Four layers come to mind for me:
Have strong theoretical reasons to think your method of creating the system cannot result in something motivated to take dangerous actions
Inspect the system thoroughly after creation, before deployment, to make sure it looks as expected and appears incapable of making dangerous decisions
Deploy the system in an environment where it is physically incapable of doing anything dangerous
Monitor the internals of the system closely during deployment to ensure operation is as expected, and that no dangerous actions are attempted
In response to an earlier version of this question (since taken down) weeatquince responded with the following helpful comment:
Regulatory type interventions (pre-deployment):
Regulatory restriction (rules on what can be done)
Regulatory oversight (regulators)
Industry self-regulation
Industry (& regulator) peer reviews systems
Fiduciary duties
Senior management regimes
Information sharing regimes
Whistleblowing regimes
Staff security clearances
Cybersecurity of AI companies
Standardisation (to support ease of oversight etc)
Clarity about liability & legal responsibility
Internal government oversight (all of the above applied internally by government to itself, e.g. internal military safety best practice)
Technical type interventions (pre-deployment):
AI safety research
Defence in depth type interventions (post-deployment):
Windfall clauses etc
Shut-off switches for AI systems
AIs policing other AIs’ behaviours
Internet / technology shut-off systems
The boring answers
Don’t give your AI system excess compute. Like ideally on a hardware level. Run it on a small isolated machine not a 0.1% timeshare on a supercomputer.
Use the coding practices developed by Nasa to minimize standard bugs.
Record all random seeds and input data to make everything reproducible.
Put in hard coded sanity checks between AI and output. A robot arm isn’t allowed to move beyond safe limits by a simple max(AI_OUTPUT, MAXIMUM_ARM_ANGLE) type code.

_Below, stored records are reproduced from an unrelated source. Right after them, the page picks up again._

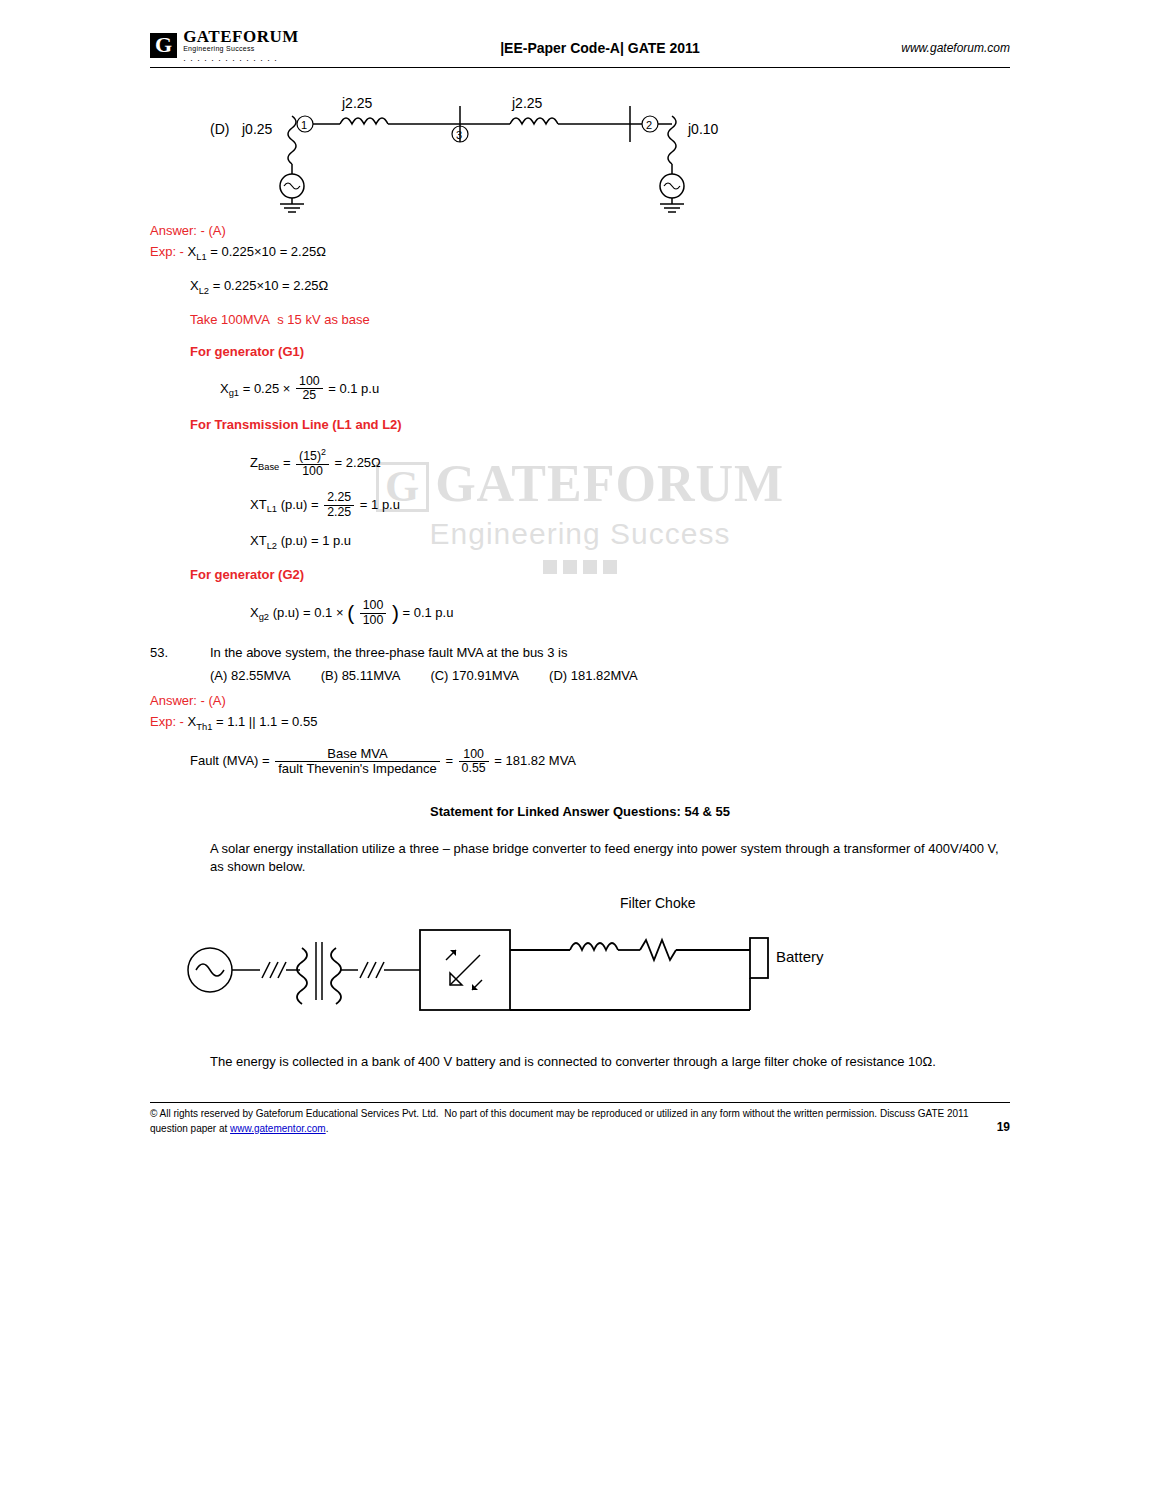G
GATEFORUM
Engineering Success
. . . . . . . . . . . . . .
|EE-Paper Code-A| GATE 2011
www.gateforum.com
GGATEFORUM
Engineering Success
(D) j0.25 1 j2.25 3 j2.25 2 j0.10
Answer: - (A)
Exp: - XL1 = 0.225×10 = 2.25Ω
XL2 = 0.225×10 = 2.25Ω
Take 100MVA s 15 kV as base
For generator (G1)
Xg1 = 0.25 × 10025 = 0.1 p.u
For Transmission Line (L1 and L2)
ZBase = (15)2100 = 2.25Ω
XTL1 (p.u) = 2.252.25 = 1 p.u
XTL2 (p.u) = 1 p.u
For generator (G2)
Xg2 (p.u) = 0.1 × ( 100100 ) = 0.1 p.u
53.
In the above system, the three-phase fault MVA at the bus 3 is
(A) 82.55MVA (B) 85.11MVA (C) 170.91MVA (D) 181.82MVA
Answer: - (A)
Exp: - XTh1 = 1.1 || 1.1 = 0.55
Fault (MVA) = Base MVA fault Thevenin's Impedance = 1000.55 = 181.82 MVA
Statement for Linked Answer Questions: 54 & 55
A solar energy installation utilize a three – phase bridge converter to feed energy into power system through a transformer of 400V/400 V, as shown below.
Filter Choke Battery
The energy is collected in a bank of 400 V battery and is connected to converter through a large filter choke of resistance 10Ω.
© All rights reserved by Gateforum Educational Services Pvt. Ltd. No part of this document may be reproduced or utilized in any form without the written permission. Discuss GATE 2011 question paper at www.gatementor.com.
19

Humans checking in the loop.
Hardware minimization of unneeded action space. Suppose you are programming a social media bot. The AI is quite smart. If you have 1 computer running the AI that has a network connection, and it rowhammers, it can send arbitrary internet packages. Computer A runs the AI and sends raw ascii down a wire to computer B. Computer B checks every simple check that you would expect to be true in normal operation, and performs a hard shutdown if it spots anything odd. (Ie funny characters, post too long or short. ) Computer A of course has no other connections, has a power supply resistant to modulated energy demand attacks, has a radio and audio noise generator next to it and is in a Farady cage.
2 or 3 redundant computers (cosmic ray errors)
Thermite on a timer. Slag the whole computer system. Stops the AI thinking too long. Makes it harder to hide info for future versions of itself.
The speculative answers.
Holomorphic encryption.
Run it on a quantum computer using amplitude amplification techniques. Any breaking out of the box technique must be reversible to work, or use new physics.
Honeypots that look like good hacking targets.
A fairly easy way for any moderately smart AI to wirehead, setting its own utility to maximum. (and triggering some alarm/ delayed shutdown.)
The silly answers
Chuck the AI system into a black hole, set to only start computing after they cross the event horizon.